NRG Energy / LS Power: Doubling Down on Gas Generation
NRG Energy announced the acquisition of a generation portfolio from LS Power in May 2025, in a cash and stock transaction valued at approximately $12.0 billion in enterprise value (7.5x 2026 EV/EBITDA). The deal closed on January 30, 2026, following FERC and NYSPSC approvals.
The portfolio included 18 natural gas-fired facilities totaling approximately 13 GW across nine states, primarily in the Northeast and Texas. NRG also acquired CPower, LS Power's commercial and industrial virtual power plant (VPP) platform with approximately 6 GW of demand response capacity serving over 2,000 commercial and industrial customers.
NRG CEO Larry Coben framed the acquisition as "doubling down on power generation to respond to the incredible power demand supercycle." The deal doubled NRG's generation capacity and expanded its retail energy platform, positioning NRG as an integrated generation-plus-retail company serving both wholesale and retail customers.

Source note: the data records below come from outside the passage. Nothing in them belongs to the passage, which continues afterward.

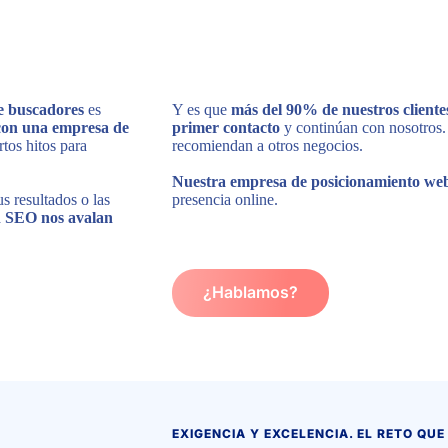
de buscadores
es
Y es que
más del 90% de nuestros clientes
con una empresa de
primer contacto
y continúan con nosotros.
tos hitos para
recomiendan a otros negocios.
Nuestra empresa de posicionamiento we
s resultados o las
presencia online.
n SEO nos avalan
¿Hablamos?
EXIGENCIA Y EXCELENCIA. EL RETO QUE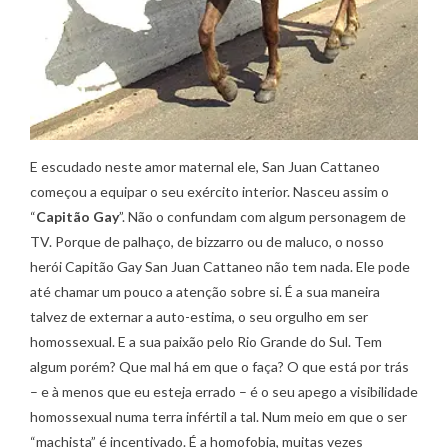
E escudado neste amor maternal ele, San Juan Cattaneo
começou a equipar o seu exército interior. Nasceu assim o
“
Capitão Gay
”. Não o confundam com algum personagem de
TV. Porque de palhaço, de bizzarro ou de maluco, o nosso
herói Capitão Gay San Juan Cattaneo não tem nada. Ele pode
até chamar um pouco a atenção sobre si. É a sua maneira
talvez de externar a auto-estima, o seu orgulho em ser
homossexual. E a sua paixão pelo Rio Grande do Sul. Tem
algum porém? Que mal há em que o faça? O que está por trás
– e à menos que eu esteja errado – é o seu apego a visibilidade
homossexual numa terra infértil a tal. Num meio em que o ser
“machista” é incentivado. É a homofobia, muitas vezes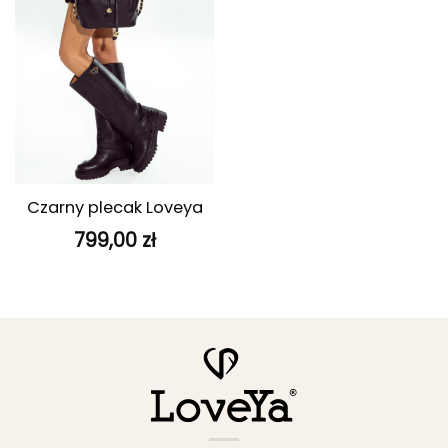
Czarny plecak Loveya
799,00
zł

Vistra / Lotus Infrastructure: The Efficiency Play
Vistra's acquisition of 2.6 GW of natural gas generation from Lotus Infrastructure Partners for $1.9 billion (announced May 2025, closed October 2025) represents a third significant data point in the M&A supercycle. The assets, located in PJM and ISO-NE, were acquired at approximately $743/kW, the lowest per-kilowatt price among the three major deals, reflecting the smaller scale and less strategic positioning of the portfolio relative to the Calpine and LS Power assets.

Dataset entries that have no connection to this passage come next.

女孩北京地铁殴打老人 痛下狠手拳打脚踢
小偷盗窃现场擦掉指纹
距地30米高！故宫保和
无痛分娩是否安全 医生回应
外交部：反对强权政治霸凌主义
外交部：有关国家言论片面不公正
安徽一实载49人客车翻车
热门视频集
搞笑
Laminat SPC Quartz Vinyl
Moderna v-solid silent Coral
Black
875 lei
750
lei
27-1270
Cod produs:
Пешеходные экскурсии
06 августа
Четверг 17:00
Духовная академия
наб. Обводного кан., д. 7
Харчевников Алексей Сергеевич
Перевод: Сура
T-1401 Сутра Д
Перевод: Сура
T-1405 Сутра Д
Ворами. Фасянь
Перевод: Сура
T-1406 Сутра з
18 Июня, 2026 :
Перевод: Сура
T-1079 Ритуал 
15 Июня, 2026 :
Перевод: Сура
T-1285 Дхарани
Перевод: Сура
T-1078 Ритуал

For Vistra, which already operated approximately 40 GW of generation (primarily in ERCOT and PJM), the acquisition added incremental capacity in supply-constrained ISO regions. The deal's pricing confirmed that even smaller, non-trophy gas portfolios command substantial valuations in the current market, as the $743/kW acquisition cost remains well below the $1,500-2,000/kW cost of building equivalent new capacity. The Lotus deal also illustrated the exit opportunity for infrastructure funds: Lotus had acquired these assets at lower valuations and exited at a significant gain, demonstrating the investment returns available to early-cycle investors in the power generation space.
What the Supercycle Signals for Energy Bankers
The power M&A supercycle creates sustained advisory demand across multiple products:
Sell-side and buy-side advisory. Every major IPP and private equity-owned generation platform is evaluating strategic alternatives. Infrastructure funds that bought generation assets during the 2015-2020 period at depressed valuations are now sitting on significant gains and considering exits. On the buy side, strategic acquirers (Constellation, Vistra, NRG) and well-capitalized infrastructure funds are competing for assets.

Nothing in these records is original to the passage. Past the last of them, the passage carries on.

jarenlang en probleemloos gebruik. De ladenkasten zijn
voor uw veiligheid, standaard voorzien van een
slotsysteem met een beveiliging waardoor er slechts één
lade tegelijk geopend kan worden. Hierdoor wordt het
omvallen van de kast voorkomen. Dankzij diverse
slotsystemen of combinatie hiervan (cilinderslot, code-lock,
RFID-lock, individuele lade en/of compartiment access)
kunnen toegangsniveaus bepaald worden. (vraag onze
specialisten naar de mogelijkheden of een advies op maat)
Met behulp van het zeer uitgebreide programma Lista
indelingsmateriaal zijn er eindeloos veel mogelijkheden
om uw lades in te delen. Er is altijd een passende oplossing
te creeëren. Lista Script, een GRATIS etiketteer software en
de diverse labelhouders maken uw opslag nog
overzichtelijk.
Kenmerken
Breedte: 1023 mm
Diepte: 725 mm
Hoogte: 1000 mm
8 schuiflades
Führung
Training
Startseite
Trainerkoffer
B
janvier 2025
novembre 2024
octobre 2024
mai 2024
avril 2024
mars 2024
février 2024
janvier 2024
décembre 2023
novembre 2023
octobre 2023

Financing. The Constellation/Calpine deal required billions in acquisition financing (investment-grade debt, bridge loans, equity issuance), and the combined company's ongoing capital needs (fleet maintenance, nuclear restarts, new development) will generate substantial capital markets revenue. NRG similarly raised debt and equity to fund the LS Power acquisition.
Regulatory advisory. Power sector M&A requires FERC approval (market power analysis under Section 203), state PUC approvals in relevant jurisdictions, and Hart-Scott-Rodino antitrust clearance. The Constellation/Calpine deal required coordinated approval from FERC, New York, and Texas, each with its own procedural requirements and timelines.
The regulatory dimension adds complexity and timeline risk to power M&A that energy bankers must factor into deal execution. The Constellation/Calpine transaction took nearly 12 months from announcement to close (January 2025 to January 2026), with the regulatory approval process occupying the bulk of that period. Banks advising on similar transactions must build regulatory timelines and potential mitigation requirements into deal structuring and client expectations.